Excerpt provided
•••••

Importance of RSV Prevention
What is RSV?
Respiratory syncytial virus (RSV) is a common respiratory virus that causes cold-like symptoms, including runny nose, sneezing, cough, wheezing, fever, and decreased appetite. These symptoms may worsen and lead to severe infections in the bronchioles (small airways that lead to the lungs) and in the lungs. In the United States, RSV season starts in the fall and peaks in the winter, but the timing and severity of RSV season in a given community can vary from year to year (https://www.cdc.gov/surveillance/nrevss/rsv/index.html).
Who is at risk for severe disease?
RSV can be dangerous for the very young and very old. Newborns, infants, young children, and elderly individuals with chronic medical conditions such as heart or lung disease or weakened immune systems are especially at risk.
Is there a treatment if you get RSV?
Treatment of RSV is only to manage the symptoms. Because there is no specific antiviral treatment for the infection, prevention is key.
How do I prevent myself and family members from getting RSV?
For newborns, infants, and young children, two monoclonal antibody medications, nirsevimab (Beyfortus®) and palivizumab (Synagis®), are available to help protect them from getting a serious RSV illness. These medications are not vaccines but provide immune protection. This protection will fade over time, so the timing of these injections is important. The CDC recommends that all infants younger than 8 months of age born during or entering RSV season receive a dose of nirsevimab. Children up to 24 months of age who have underlying medical conditions may also receive a dose of nirsevimab for their second RSV season. Palivizumab is recommended for infants born prematurely who are 6 months or younger at the beginning of the season and for children up to 24 months of age with underlying medical conditions. Palivizumab must be given as multiple injections over the RSV season.
For people 60 years of age and older, two vaccines are available to prevent serious respiratory disease caused by RSV: Abrysvo® and Arexvy®. Either vaccine may be given as a one-time injection.
Women who are pregnant may receive a dose of respiratory syncytial virus vaccine (Abrysvo®) in the third trimester of pregnancy (between 32 and 36 weeks) to prevent their newborn from getting RSV and severe lower respiratory tract disease. The immunity passed to the infant will provide protection against RSV from birth through 6 months of age.
What is shared decision-making, and how do I talk to my provider about whether the RSV vaccine is right for me?
Shared decision making is the process of talking with your doctor or pharmacist about risks and benefits of a treatment. If you are 60 years of age or older, the CDC recommends that you have a conversation with a healthcare professional to discuss your medical condition and learn about the risks and benefits of the vaccine. This discussion will help you decide if getting an RSV vaccine is right for you.
The best way to prevent the young and old from getting serious cases of RSV is to make sure they receive preventative treatment with monoclonal antibodies (newborns, infants, and young children) and vaccines (adults over 60 years of age). Individuals of all ages should also practice good hygiene measures, such as washing hands, avoiding contact with sick people, covering coughs and sneezes, and staying home if you are sick, especially during peak RSV season.

•••••

Data listing
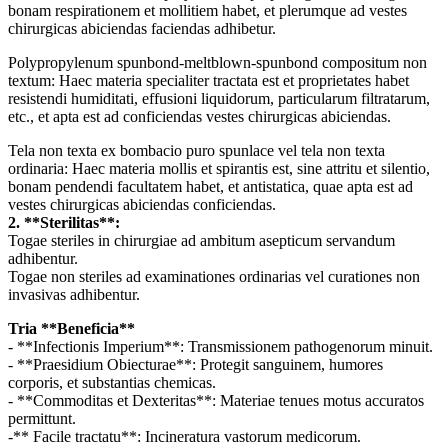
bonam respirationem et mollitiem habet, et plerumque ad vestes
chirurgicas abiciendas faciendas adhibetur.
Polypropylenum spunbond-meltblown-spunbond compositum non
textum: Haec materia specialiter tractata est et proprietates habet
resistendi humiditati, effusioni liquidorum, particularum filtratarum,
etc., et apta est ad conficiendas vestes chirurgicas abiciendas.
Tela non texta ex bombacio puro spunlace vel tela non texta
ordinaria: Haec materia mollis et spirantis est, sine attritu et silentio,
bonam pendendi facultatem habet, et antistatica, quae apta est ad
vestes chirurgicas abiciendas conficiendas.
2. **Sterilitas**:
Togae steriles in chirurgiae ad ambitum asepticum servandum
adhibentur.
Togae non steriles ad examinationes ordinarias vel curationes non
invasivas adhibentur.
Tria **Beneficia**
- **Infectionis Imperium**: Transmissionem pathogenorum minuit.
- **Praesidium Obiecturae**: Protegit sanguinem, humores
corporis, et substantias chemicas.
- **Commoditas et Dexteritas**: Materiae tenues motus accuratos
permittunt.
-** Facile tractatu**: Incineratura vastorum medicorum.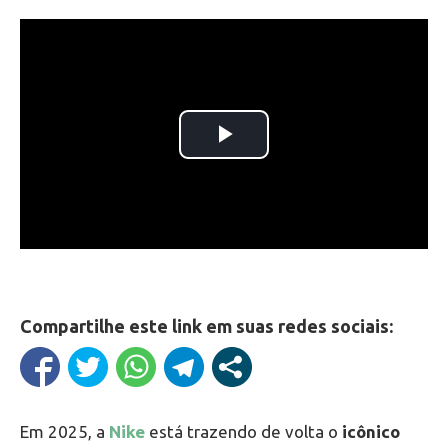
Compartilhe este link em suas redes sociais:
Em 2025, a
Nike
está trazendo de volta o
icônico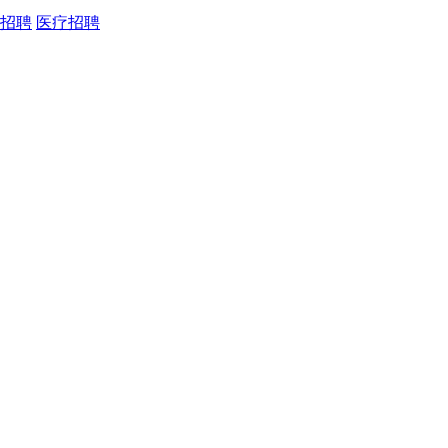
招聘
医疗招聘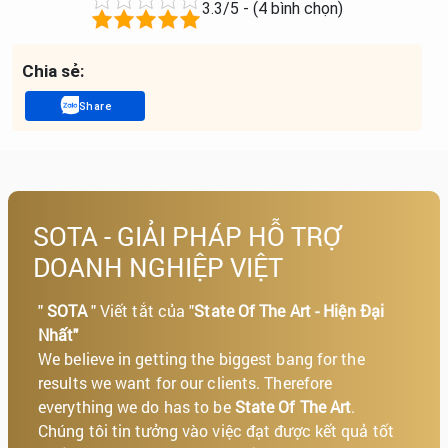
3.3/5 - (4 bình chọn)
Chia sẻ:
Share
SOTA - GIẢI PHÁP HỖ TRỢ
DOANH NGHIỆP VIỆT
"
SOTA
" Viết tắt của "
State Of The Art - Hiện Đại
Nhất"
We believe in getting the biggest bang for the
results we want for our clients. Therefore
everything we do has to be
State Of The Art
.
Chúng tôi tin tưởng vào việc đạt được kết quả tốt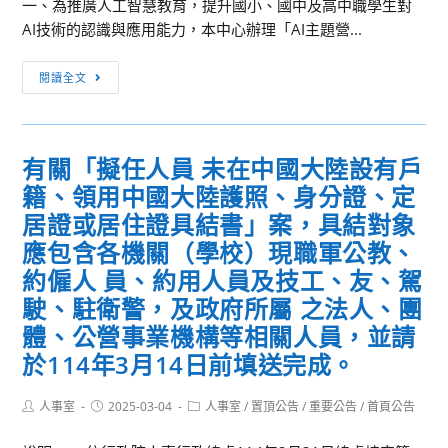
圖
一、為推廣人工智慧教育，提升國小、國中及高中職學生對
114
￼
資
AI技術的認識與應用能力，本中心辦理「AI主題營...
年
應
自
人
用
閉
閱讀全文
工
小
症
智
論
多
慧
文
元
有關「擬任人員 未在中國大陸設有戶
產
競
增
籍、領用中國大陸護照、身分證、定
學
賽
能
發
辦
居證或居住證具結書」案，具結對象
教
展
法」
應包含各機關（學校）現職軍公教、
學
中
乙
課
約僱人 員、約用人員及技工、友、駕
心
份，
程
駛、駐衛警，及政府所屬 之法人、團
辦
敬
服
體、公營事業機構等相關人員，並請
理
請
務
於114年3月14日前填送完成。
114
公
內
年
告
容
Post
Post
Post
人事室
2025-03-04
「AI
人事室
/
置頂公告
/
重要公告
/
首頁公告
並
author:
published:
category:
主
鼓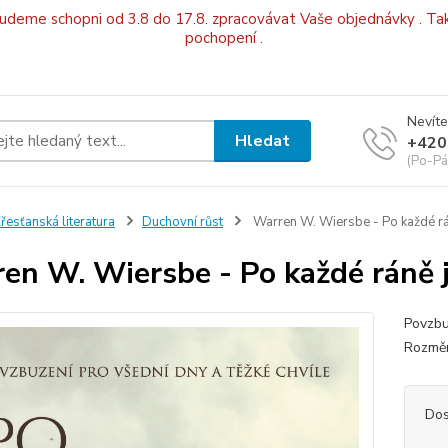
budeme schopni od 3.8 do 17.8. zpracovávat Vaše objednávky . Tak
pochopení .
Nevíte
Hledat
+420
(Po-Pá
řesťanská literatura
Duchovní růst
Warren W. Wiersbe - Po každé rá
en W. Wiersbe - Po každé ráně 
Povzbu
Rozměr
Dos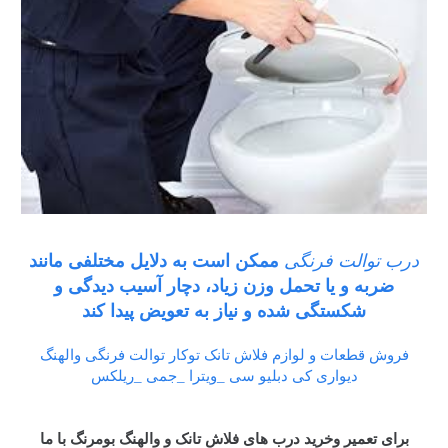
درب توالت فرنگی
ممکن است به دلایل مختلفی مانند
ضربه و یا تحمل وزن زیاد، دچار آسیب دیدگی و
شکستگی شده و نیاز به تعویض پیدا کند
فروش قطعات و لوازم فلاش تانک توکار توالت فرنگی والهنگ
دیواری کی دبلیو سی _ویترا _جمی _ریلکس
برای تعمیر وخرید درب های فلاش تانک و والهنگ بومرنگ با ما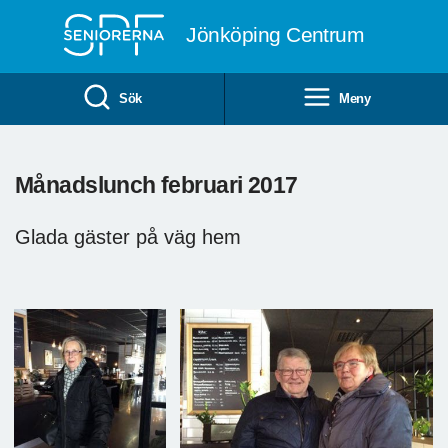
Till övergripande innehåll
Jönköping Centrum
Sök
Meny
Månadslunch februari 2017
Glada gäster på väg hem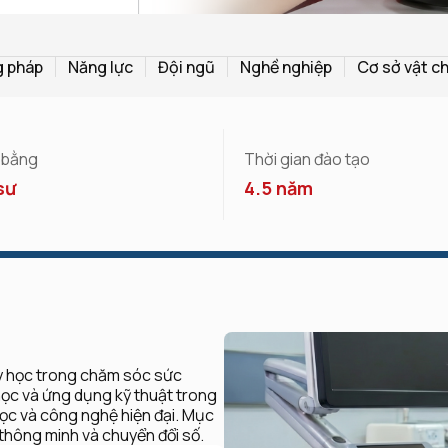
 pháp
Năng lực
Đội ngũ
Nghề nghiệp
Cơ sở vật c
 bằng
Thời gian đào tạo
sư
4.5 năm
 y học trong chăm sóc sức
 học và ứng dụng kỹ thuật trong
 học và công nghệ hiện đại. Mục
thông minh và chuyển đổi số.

•••••

Task goal
Reproduce the passage of the RSV prevention text between "Importance of RSV" and "especially at risk.", inclusive.

Solution
Importance of RSV Prevention
What is RSV?
Respiratory syncytial virus (RSV) is a common respiratory virus that causes cold-like symptoms, including runny nose, sneezing, cough, wheezing, fever, and decreased appetite. These symptoms may worsen and lead to severe infections in the bronchioles (small airways that lead to the lungs) and in the lungs. In the United States, RSV season starts in the fall and peaks in the winter, but the timing and severity of RSV season in a given community can vary from year to year (https://www.cdc.gov/surveillance/nrevss/rsv/index.html).
Who is at risk for severe disease?
RSV can be dangerous for the very young and very old. Newborns, infants, young children, and elderly individuals with chronic medical conditions such as heart or lung disease or weakened immune systems are especially at risk.